Exercise requirements: Write out, word for word and with no pictures, each line below from the one containing "focal_mm: 10" through the one containing "exposure_s: 1/125", both included, and no other line.
━━━━━━━━━━
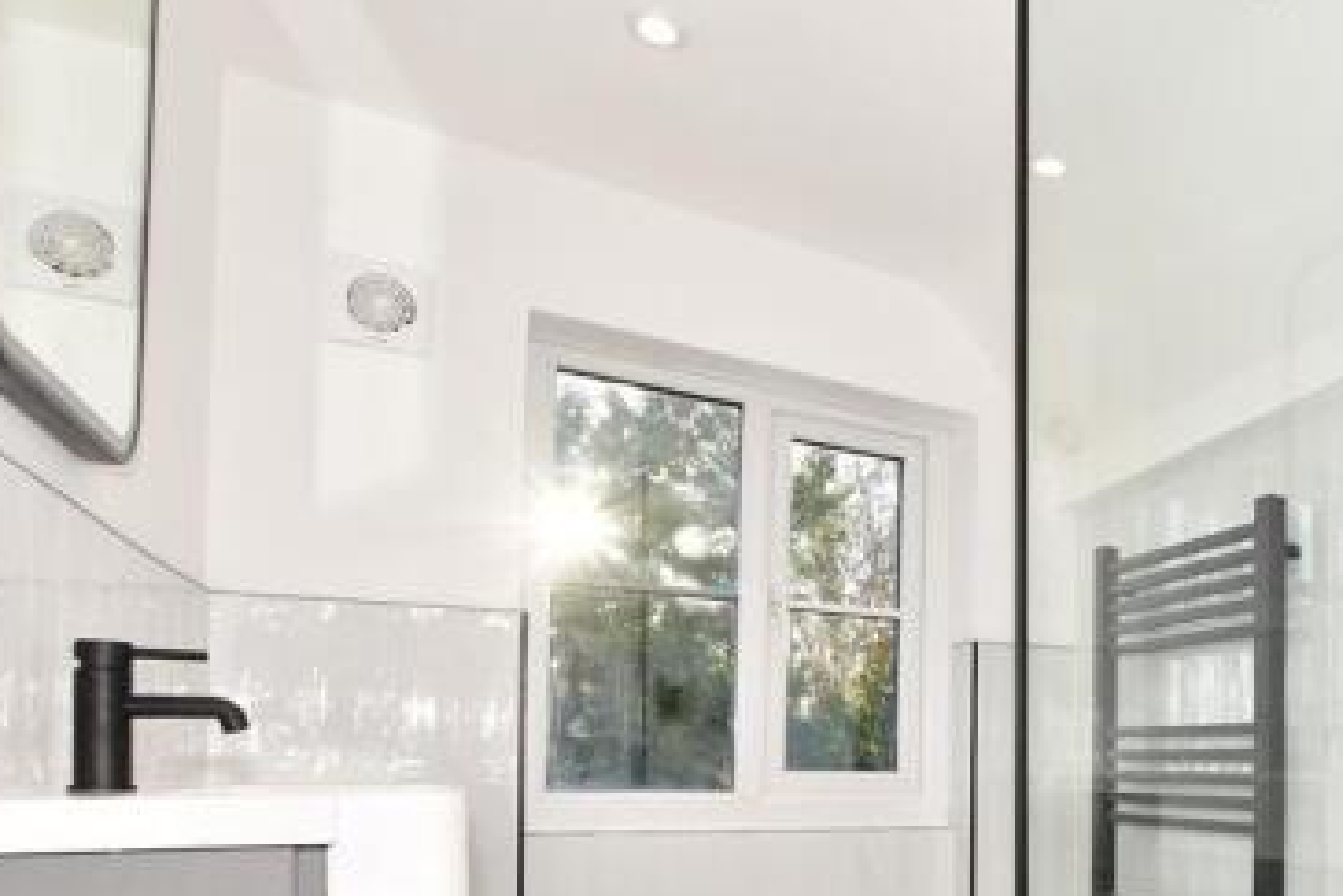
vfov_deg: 45.2
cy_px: 736
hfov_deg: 59.5
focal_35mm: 27
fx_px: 1008
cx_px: 1155
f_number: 8
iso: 200
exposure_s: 1/60
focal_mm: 10
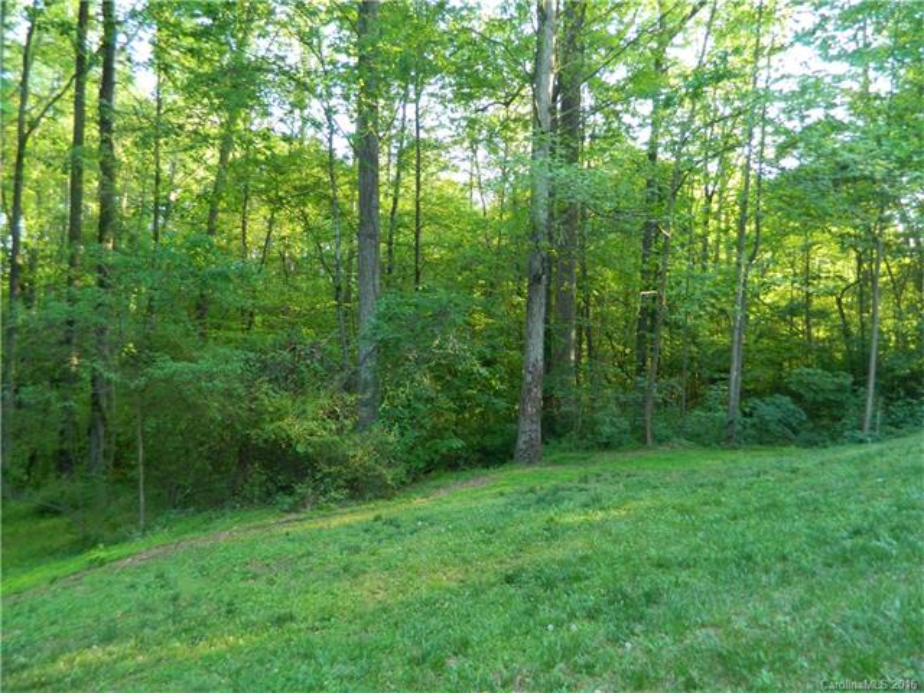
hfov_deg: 69.4
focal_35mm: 25
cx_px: 462
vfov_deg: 54.9
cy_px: 346
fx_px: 667
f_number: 3.1
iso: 125
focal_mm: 4.5
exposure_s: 1/30
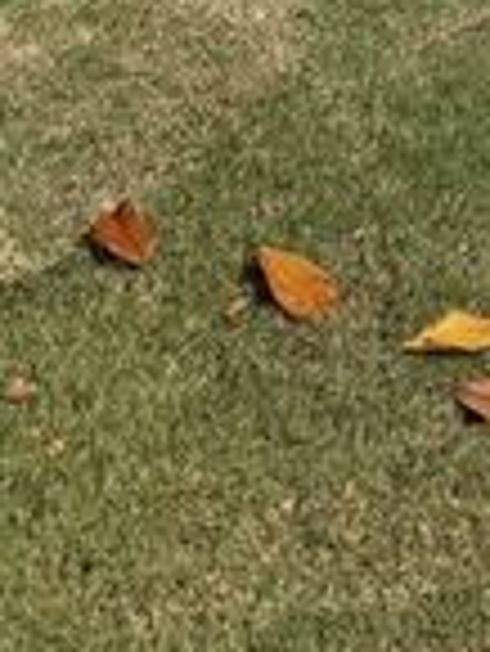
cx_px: 904
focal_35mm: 110
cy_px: -832
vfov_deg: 13.7
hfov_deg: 12.3
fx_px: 2073
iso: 80
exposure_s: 1/9009
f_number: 1.78
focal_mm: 6.76
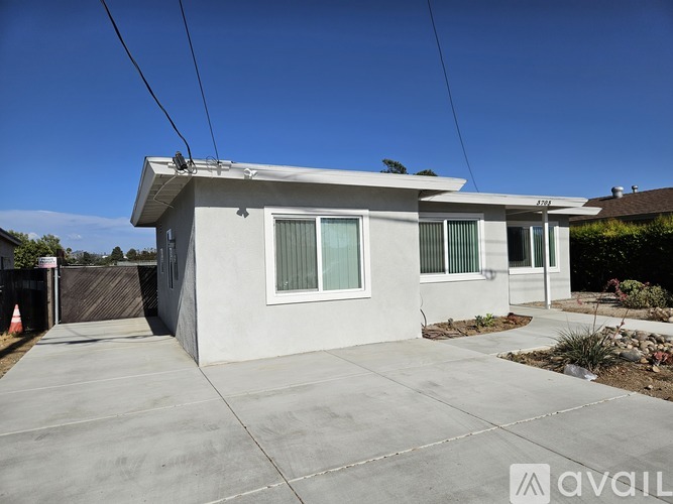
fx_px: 447
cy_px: 252
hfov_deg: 73.9
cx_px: 336
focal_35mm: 23
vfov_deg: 58.9
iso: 25
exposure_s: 1/5144
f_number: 1.8
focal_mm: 5.4
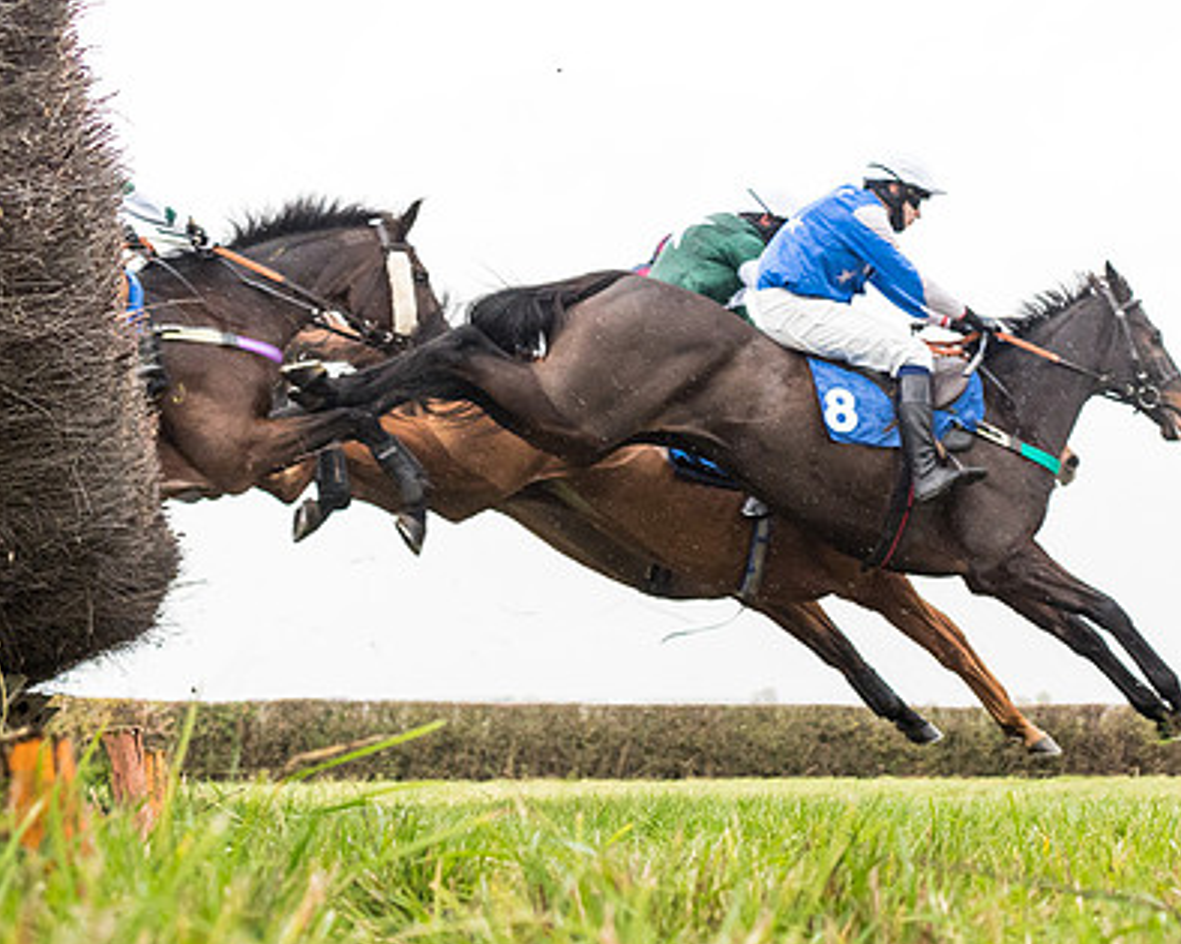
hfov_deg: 25.5
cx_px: 1096
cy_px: 154
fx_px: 2516
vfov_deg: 20.9
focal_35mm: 72
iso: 2500
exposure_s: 1/1000
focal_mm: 35
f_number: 5
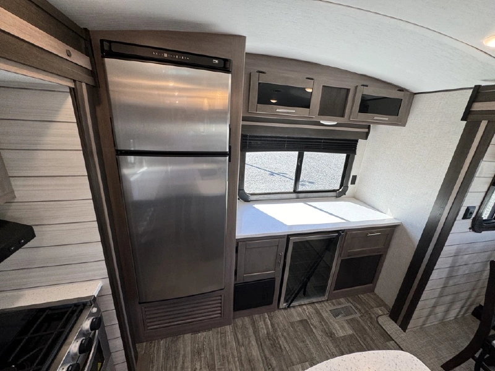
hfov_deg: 102.1
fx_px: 200
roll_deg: -1.6
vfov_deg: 85.7
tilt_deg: -19.4
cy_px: 186
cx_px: 248
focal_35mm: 14
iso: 125
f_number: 2.2
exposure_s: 1/121
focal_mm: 2.22
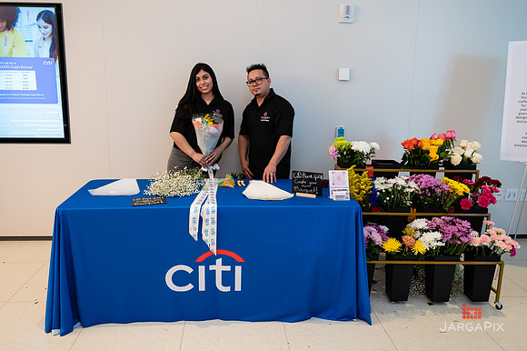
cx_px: 245
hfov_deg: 64.2
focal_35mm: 29
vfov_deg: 45.3
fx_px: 419
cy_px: 160
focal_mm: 25.5
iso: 1000
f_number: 3.5
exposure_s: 1/200
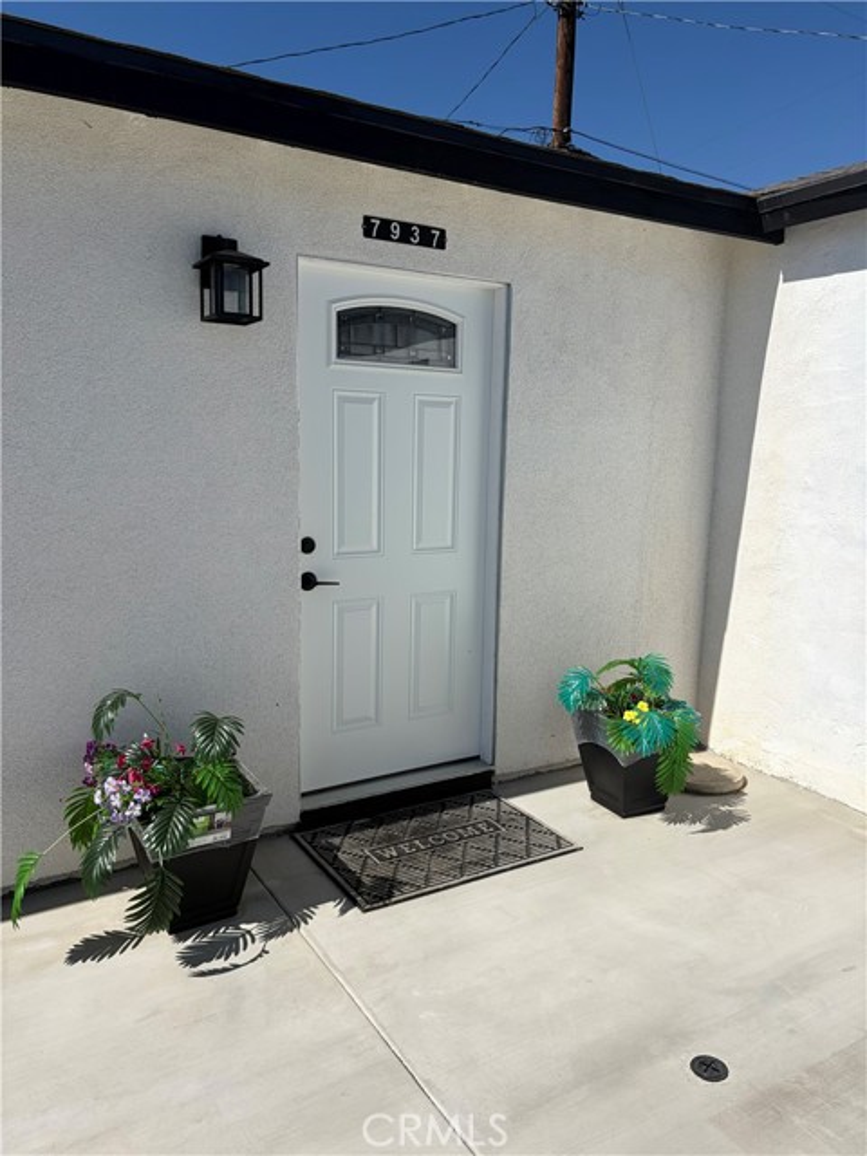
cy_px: 578
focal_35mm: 26
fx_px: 868
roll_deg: +0.2
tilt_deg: -8.3
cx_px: 434
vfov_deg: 67.3
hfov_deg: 53.1
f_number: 1.6
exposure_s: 1/7813
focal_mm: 5.96
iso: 50
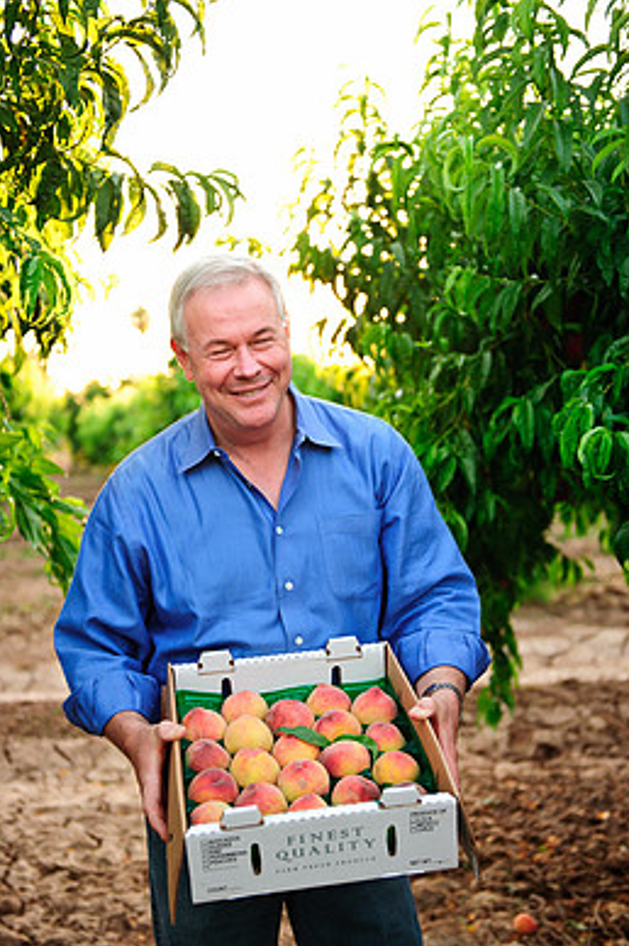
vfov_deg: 38.9
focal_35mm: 51
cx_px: 269
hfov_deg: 26.4
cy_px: 507
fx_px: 1339
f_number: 2.8
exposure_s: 1/125
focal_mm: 44
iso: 200
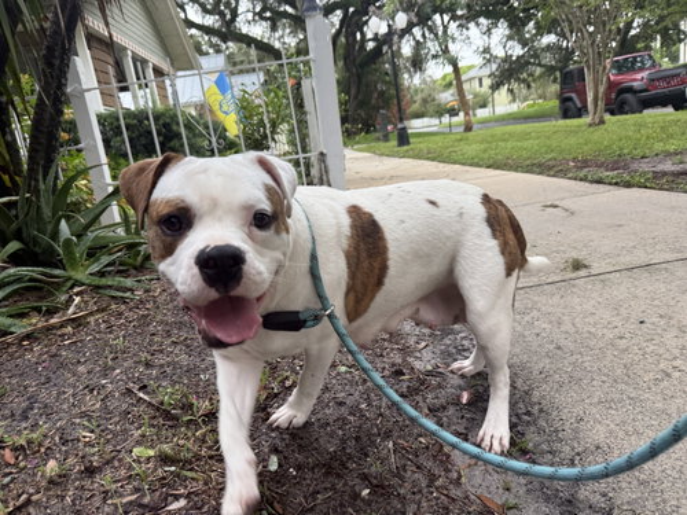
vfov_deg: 56.8
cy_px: 258
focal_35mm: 24
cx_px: 344
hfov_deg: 71.6
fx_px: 476
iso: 200
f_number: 1.78
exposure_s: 1/121
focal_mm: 6.76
━━━━━━━━━━
Task answer:
focal_mm: 10
hfov_deg: 69.4
focal_35mm: 25
cx_px: 462
vfov_deg: 54.9
cy_px: 346
fx_px: 667
f_number: 3.1
iso: 125
focal_mm: 4.5
exposure_s: 1/30
cx_px: 904
focal_35mm: 110
cy_px: -832
vfov_deg: 13.7
hfov_deg: 12.3
fx_px: 2073
iso: 80
exposure_s: 1/9009
f_number: 1.78
focal_mm: 6.76
fx_px: 447
cy_px: 252
hfov_deg: 73.9
cx_px: 336
focal_35mm: 23
vfov_deg: 58.9
iso: 25
exposure_s: 1/5144
f_number: 1.8
focal_mm: 5.4
hfov_deg: 25.5
cx_px: 1096
cy_px: 154
fx_px: 2516
vfov_deg: 20.9
focal_35mm: 72
iso: 2500
exposure_s: 1/1000
focal_mm: 35
f_number: 5
hfov_deg: 102.1
fx_px: 200
roll_deg: -1.6
vfov_deg: 85.7
tilt_deg: -19.4
cy_px: 186
cx_px: 248
focal_35mm: 14
iso: 125
f_number: 2.2
exposure_s: 1/121
focal_mm: 2.22
cx_px: 245
hfov_deg: 64.2
focal_35mm: 29
vfov_deg: 45.3
fx_px: 419
cy_px: 160
focal_mm: 25.5
iso: 1000
f_number: 3.5
exposure_s: 1/200
cy_px: 578
focal_35mm: 26
fx_px: 868
roll_deg: +0.2
tilt_deg: -8.3
cx_px: 434
vfov_deg: 67.3
hfov_deg: 53.1
f_number: 1.6
exposure_s: 1/7813
focal_mm: 5.96
iso: 50
vfov_deg: 38.9
focal_35mm: 51
cx_px: 269
hfov_deg: 26.4
cy_px: 507
fx_px: 1339
f_number: 2.8
exposure_s: 1/125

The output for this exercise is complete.